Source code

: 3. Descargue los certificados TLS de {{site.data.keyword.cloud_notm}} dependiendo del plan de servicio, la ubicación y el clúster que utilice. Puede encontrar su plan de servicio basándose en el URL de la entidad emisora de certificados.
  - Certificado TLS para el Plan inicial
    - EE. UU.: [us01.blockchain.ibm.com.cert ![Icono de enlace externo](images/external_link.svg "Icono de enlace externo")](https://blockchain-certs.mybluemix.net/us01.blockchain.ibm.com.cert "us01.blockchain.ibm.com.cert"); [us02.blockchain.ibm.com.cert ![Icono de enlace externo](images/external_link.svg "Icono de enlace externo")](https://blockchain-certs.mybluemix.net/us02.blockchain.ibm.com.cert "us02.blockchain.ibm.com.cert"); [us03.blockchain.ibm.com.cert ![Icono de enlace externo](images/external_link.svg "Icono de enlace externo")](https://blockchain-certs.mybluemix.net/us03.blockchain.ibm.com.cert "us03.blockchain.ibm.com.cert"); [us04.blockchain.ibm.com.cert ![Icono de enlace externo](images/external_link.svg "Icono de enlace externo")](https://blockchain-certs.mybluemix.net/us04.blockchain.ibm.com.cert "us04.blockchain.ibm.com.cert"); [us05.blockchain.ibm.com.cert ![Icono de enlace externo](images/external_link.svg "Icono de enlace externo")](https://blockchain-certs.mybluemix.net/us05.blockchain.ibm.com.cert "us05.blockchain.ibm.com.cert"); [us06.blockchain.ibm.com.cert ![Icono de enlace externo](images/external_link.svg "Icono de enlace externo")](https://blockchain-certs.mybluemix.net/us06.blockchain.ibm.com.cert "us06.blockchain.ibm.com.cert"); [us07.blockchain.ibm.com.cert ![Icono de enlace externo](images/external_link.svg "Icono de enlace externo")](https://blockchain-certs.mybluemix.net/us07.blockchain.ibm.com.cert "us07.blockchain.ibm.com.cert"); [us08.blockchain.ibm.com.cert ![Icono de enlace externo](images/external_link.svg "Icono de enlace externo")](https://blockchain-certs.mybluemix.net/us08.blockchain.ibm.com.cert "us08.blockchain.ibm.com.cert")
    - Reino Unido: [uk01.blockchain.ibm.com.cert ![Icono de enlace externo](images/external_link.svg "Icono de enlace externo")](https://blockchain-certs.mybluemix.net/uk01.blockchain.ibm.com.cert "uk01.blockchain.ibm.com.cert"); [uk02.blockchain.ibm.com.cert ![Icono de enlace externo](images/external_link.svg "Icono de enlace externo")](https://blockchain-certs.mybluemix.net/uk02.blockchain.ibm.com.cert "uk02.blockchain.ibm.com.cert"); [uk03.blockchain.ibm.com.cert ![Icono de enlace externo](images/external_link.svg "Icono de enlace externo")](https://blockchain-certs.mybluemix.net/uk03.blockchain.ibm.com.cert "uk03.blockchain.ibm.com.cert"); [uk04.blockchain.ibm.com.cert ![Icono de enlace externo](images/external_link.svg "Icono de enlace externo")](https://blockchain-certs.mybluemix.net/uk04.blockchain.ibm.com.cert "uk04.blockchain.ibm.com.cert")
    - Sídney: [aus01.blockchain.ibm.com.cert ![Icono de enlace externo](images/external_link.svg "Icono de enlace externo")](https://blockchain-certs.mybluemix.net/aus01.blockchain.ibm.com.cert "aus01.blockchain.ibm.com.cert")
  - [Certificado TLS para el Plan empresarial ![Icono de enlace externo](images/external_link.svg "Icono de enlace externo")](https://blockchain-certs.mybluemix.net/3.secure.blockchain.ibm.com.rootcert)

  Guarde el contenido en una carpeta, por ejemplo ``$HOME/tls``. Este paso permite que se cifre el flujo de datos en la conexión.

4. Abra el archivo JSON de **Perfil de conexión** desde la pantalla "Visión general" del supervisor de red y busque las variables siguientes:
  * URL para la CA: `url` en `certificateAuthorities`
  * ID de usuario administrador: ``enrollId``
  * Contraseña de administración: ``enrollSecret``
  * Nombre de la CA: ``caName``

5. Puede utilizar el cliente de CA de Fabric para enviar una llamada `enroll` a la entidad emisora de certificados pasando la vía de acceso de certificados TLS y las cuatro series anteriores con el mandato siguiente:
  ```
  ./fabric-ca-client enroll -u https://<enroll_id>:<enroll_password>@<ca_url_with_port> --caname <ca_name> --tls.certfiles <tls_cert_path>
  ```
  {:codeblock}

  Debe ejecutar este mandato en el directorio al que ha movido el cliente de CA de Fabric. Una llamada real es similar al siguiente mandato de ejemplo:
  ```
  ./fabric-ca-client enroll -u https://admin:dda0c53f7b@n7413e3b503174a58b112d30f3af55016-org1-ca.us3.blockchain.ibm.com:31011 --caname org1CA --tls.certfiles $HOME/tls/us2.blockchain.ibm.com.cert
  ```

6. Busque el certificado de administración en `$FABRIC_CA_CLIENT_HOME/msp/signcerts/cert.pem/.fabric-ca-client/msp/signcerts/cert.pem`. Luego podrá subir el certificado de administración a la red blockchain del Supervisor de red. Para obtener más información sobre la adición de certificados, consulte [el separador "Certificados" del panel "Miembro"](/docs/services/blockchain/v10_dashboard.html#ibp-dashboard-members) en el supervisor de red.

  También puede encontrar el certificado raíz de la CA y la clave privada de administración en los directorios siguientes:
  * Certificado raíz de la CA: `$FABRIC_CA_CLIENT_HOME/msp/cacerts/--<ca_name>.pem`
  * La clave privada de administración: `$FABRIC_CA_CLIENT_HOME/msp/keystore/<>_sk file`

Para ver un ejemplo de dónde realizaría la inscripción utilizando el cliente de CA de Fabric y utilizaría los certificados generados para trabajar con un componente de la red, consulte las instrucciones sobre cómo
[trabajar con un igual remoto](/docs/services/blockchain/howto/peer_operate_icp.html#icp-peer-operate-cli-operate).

____

**Task statement:**
Starting with the first line of the data above, copy each line exactly until you reach the line with "- EE. UU.: [us01.blockchain.ibm.com.cert"; include that line as well.

**Task solution:**
Source code

: 3. Descargue los certificados TLS de {{site.data.keyword.cloud_notm}} dependiendo del plan de servicio, la ubicación y el clúster que utilice. Puede encontrar su plan de servicio basándose en el URL de la entidad emisora de certificados.
  - Certificado TLS para el Plan inicial
    - EE. UU.: [us01.blockchain.ibm.com.cert ![Icono de enlace externo](images/external_link.svg "Icono de enlace externo")](https://blockchain-certs.mybluemix.net/us01.blockchain.ibm.com.cert "us01.blockchain.ibm.com.cert"); [us02.blockchain.ibm.com.cert ![Icono de enlace externo](images/external_link.svg "Icono de enlace externo")](https://blockchain-certs.mybluemix.net/us02.blockchain.ibm.com.cert "us02.blockchain.ibm.com.cert"); [us03.blockchain.ibm.com.cert ![Icono de enlace externo](images/external_link.svg "Icono de enlace externo")](https://blockchain-certs.mybluemix.net/us03.blockchain.ibm.com.cert "us03.blockchain.ibm.com.cert"); [us04.blockchain.ibm.com.cert ![Icono de enlace externo](images/external_link.svg "Icono de enlace externo")](https://blockchain-certs.mybluemix.net/us04.blockchain.ibm.com.cert "us04.blockchain.ibm.com.cert"); [us05.blockchain.ibm.com.cert ![Icono de enlace externo](images/external_link.svg "Icono de enlace externo")](https://blockchain-certs.mybluemix.net/us05.blockchain.ibm.com.cert "us05.blockchain.ibm.com.cert"); [us06.blockchain.ibm.com.cert ![Icono de enlace externo](images/external_link.svg "Icono de enlace externo")](https://blockchain-certs.mybluemix.net/us06.blockchain.ibm.com.cert "us06.blockchain.ibm.com.cert"); [us07.blockchain.ibm.com.cert ![Icono de enlace externo](images/external_link.svg "Icono de enlace externo")](https://blockchain-certs.mybluemix.net/us07.blockchain.ibm.com.cert "us07.blockchain.ibm.com.cert"); [us08.blockchain.ibm.com.cert ![Icono de enlace externo](images/external_link.svg "Icono de enlace externo")](https://blockchain-certs.mybluemix.net/us08.blockchain.ibm.com.cert "us08.blockchain.ibm.com.cert")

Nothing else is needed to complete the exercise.